Commentary: Milton’s long shadow holds his own fate — and Nikola’s

0
107
Commentary: Milton’s long shadow holds his own fate — and Nikola’s
Nikola founder Trevor Milton continues to vex his former company even as he fights to stay out of jail if convicted of fraud charges.

As the date of his federal fraud trial nears, Nikola founder Trevor Milton casts a long shadow over his own fate and that of the electric truck manufacturer.

Milton has not actively participated in the startup electric truck and hydrogen maker’s business in more than 16 months. Yet his influence as a major shareholder weighs heavily on the company.

Most recently his vote against increasing the number of authorized shares in Nikola — a move that would dilute his approximately 11% ownership stake — threatens the company’s future. Milton also had voting rights to a substantial block of shares jointly owned with CEO Mark Russell.

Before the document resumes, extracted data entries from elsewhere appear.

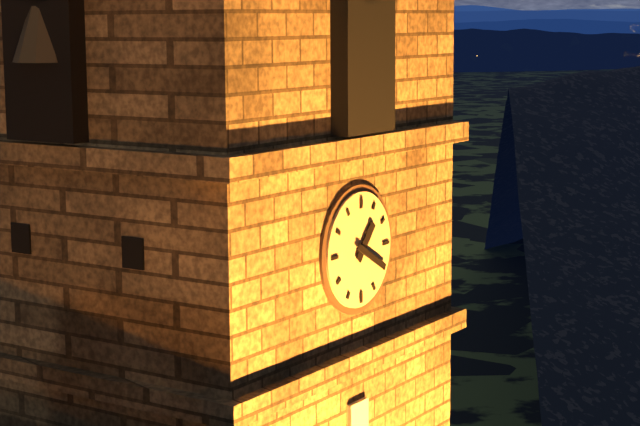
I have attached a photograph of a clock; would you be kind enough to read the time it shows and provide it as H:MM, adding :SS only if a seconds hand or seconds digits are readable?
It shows 1:20
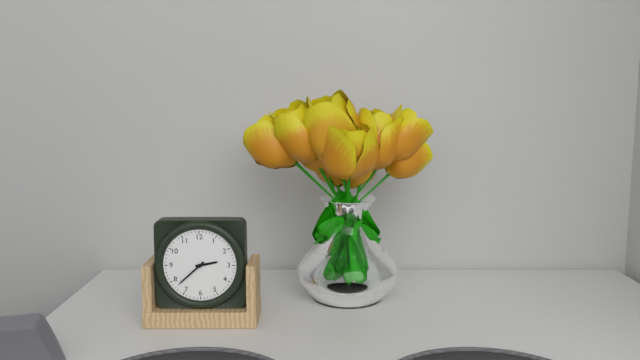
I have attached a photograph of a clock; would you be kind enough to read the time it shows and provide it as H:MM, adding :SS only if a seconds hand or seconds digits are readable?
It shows 2:38
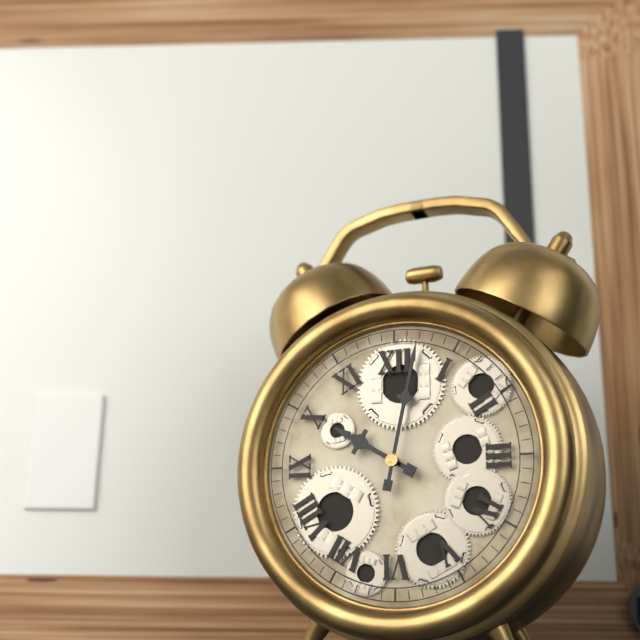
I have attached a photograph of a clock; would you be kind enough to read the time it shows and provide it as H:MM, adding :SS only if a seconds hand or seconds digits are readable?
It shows 10:02
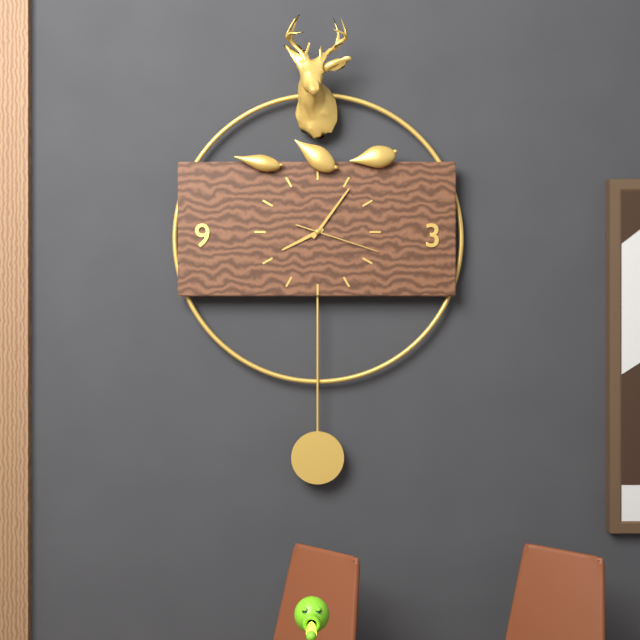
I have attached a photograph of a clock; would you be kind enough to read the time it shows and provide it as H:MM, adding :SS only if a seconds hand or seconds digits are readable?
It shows 8:06:18
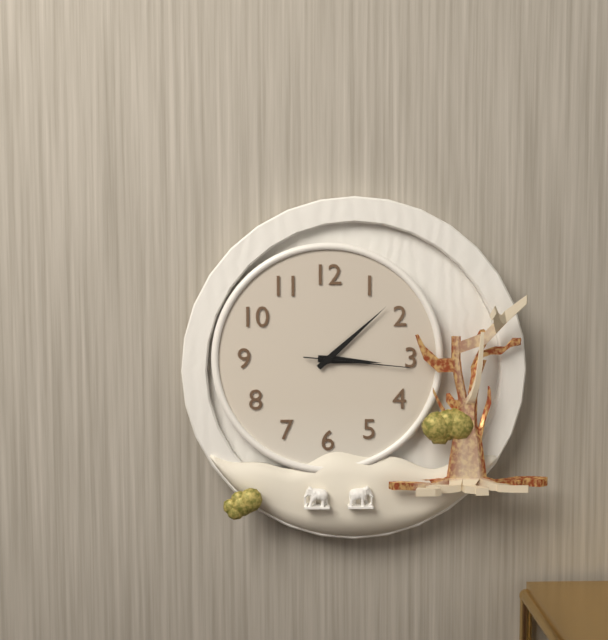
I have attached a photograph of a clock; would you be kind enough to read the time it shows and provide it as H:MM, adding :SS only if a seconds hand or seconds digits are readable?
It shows 3:08:16
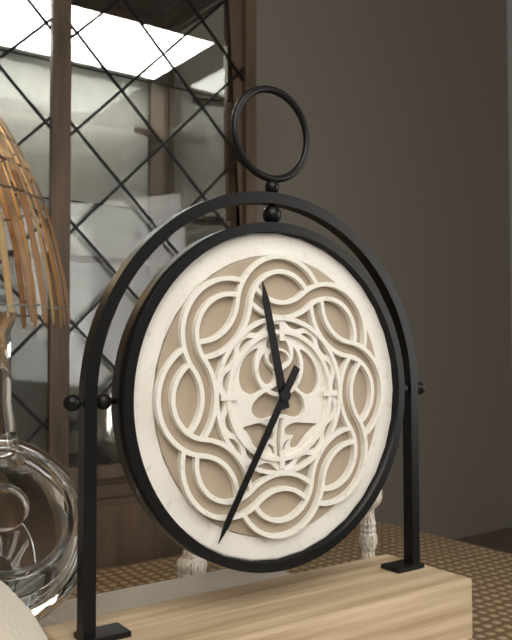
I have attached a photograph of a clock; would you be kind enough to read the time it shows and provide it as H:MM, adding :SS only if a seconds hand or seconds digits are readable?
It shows 11:35
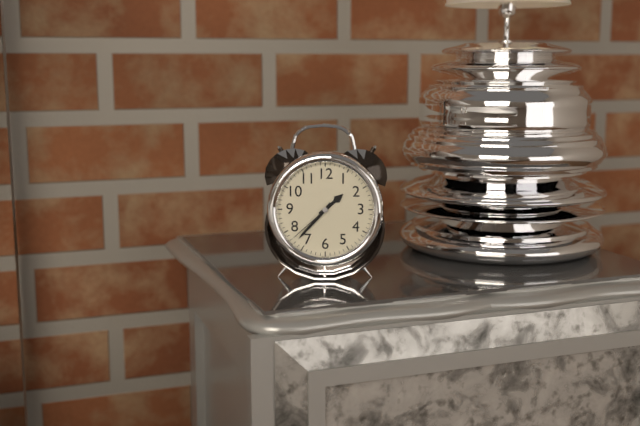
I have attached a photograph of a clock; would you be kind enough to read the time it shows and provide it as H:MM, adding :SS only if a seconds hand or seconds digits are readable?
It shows 1:37:38
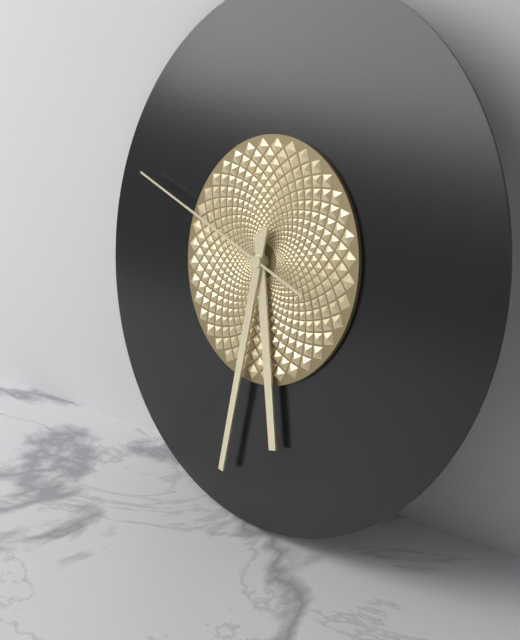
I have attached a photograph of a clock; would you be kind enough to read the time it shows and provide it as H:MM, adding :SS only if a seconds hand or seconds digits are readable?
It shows 5:31:48
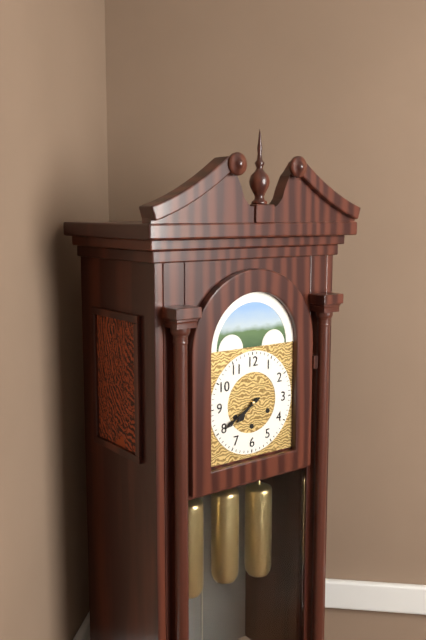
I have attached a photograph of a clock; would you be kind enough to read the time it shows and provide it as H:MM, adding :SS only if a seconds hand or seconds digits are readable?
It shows 7:40
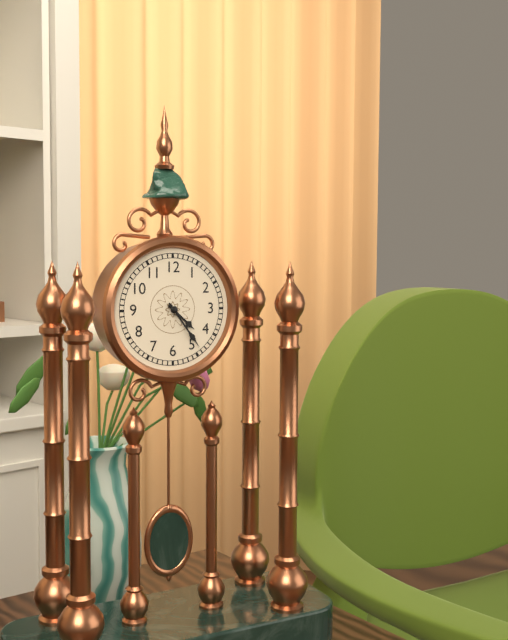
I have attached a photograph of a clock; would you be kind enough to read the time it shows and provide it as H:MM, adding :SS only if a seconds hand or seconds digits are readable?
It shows 4:24
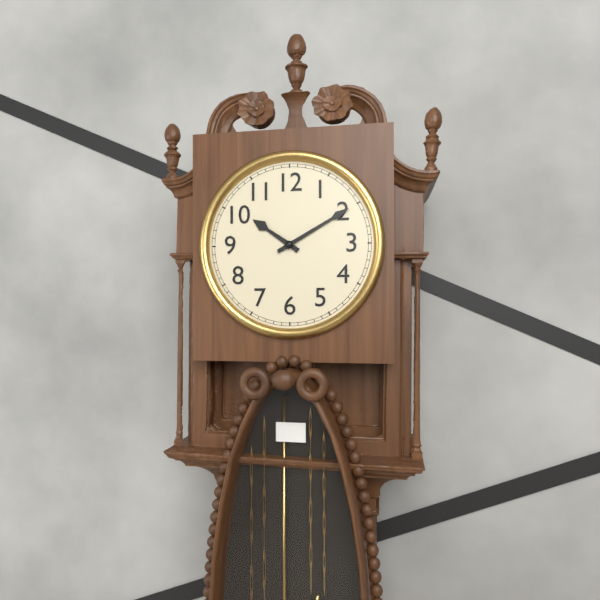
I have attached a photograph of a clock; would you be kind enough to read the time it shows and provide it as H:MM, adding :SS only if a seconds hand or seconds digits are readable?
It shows 10:10
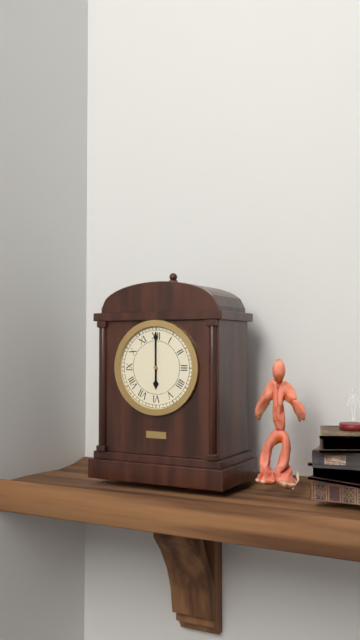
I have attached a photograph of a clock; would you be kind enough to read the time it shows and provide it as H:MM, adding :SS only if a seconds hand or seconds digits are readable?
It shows 6:00
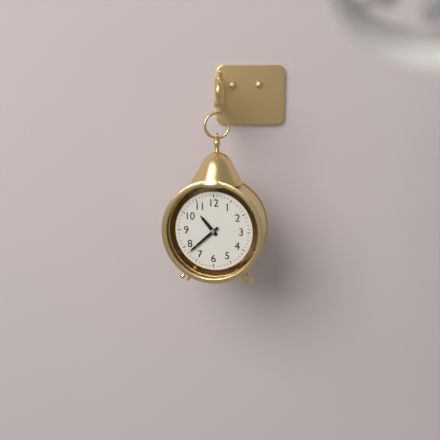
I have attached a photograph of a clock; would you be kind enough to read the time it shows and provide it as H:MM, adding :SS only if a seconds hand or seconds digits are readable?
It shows 10:38
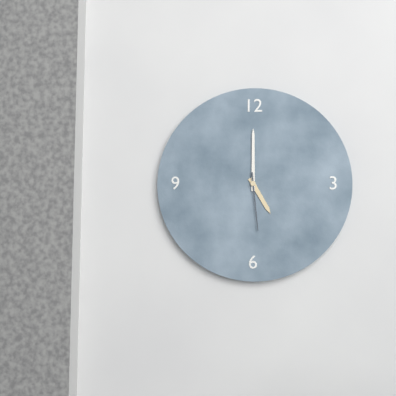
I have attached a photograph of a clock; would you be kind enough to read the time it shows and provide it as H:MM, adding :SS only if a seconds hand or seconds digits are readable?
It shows 5:00:29
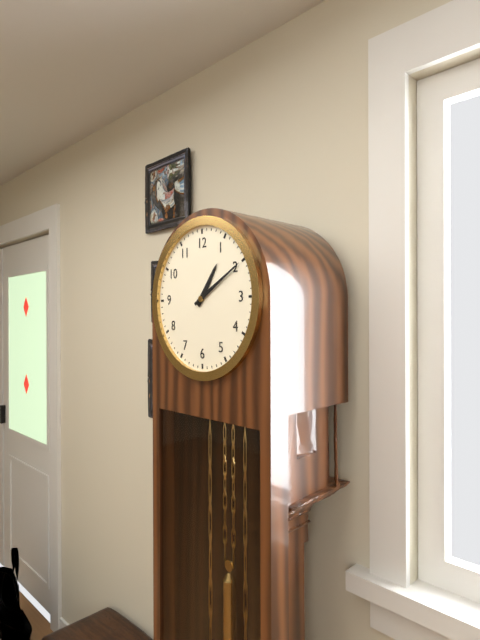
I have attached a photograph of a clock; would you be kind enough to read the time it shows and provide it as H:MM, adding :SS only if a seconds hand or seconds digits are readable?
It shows 1:10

Milton relinquishes those voting rights to Russell in June 2023.

The meeting reconvenes virtually on Thursday, after which Nikola will release the result of the voting. If the measure doesn’t get enough votes, Nikola could try again in a year when Russell would control the jointly owned voting block.

Milton’s latest irritant

The cost of soliciting proxies for the increased number of shares is just the latest irritant Milton has placed in the way of the management team that succeeded him following his September 2020 resignation.

The company agreed to pay the Securities and Exchange Commission a $125 million fine over two years related to claims Milton made about Nikola’s technological prowess and other assertions found in an internal investigation to be untrue. The company wants Milton to reimburse the company the cost of the fine and other legal expenses.

Milton’s legal problems worsen

Prosecutors added a fourth charge against Milton last Wednesday. He allegedly defrauded the seller of a land contract for Utah property by offering to partially pay for the deal in Nikola stock options. Milton’s legal team on filed a motion Tuesday seeking to shield Milton’s wealth, lifestyle and spending habits from jurors at his trial calling it “irrelevant and unfairly prejudicial.”

Pressing for more time

Late Monday, Milton’s attorneys filed a letter pressing for a 30-day delay versus seven days offered by prosecutors.

The letter said the fourth charge differs from the first three, which allege Milton tried to pump up enthusiasm by retail investors for Nikola stock through a persistent presence on social media and interviews with financial media. The land contract issue is unrelated and would require a “pivot” in trial strategy, they said.

“Nothing in the original Indictment provided notice that these issues would be presented at
trial, let alone result in Count Four,” Milton attorney Bradley Biondi wrote to Ramos. “Defense counsel first learned that this transaction might be presented at [Milton’s] trial on June 16, 2022. Nothing in the prior discovery from the government referenced the private real estate transaction or otherwise provided any forewarning.”

Ramos earlier ruled against Milton’s bid to get his trial moved out of New York to Utah, where he resides, or to Phoenix, where Nikola has its headquarters. The trial date was set for July when he declined to appeal the denial of a venue change.

Milton’s attorneys argued that pressing ahead with the trial creates a “Hobson’s choice – to go to trial unprepared on a new count that carries a term of imprisonment of 20 years or to forego his constitutional right to a speedy trial. A speedy trial does not mean a trial by eleventh-hour surprise.”

Prosecutors are keeping the heat on Milton. They filed a motion Monday seeking to require himto declare by Friday if he plans to use an “advice of counsel” defense — effectively blaming his attorneys for giving him bad advice in the case.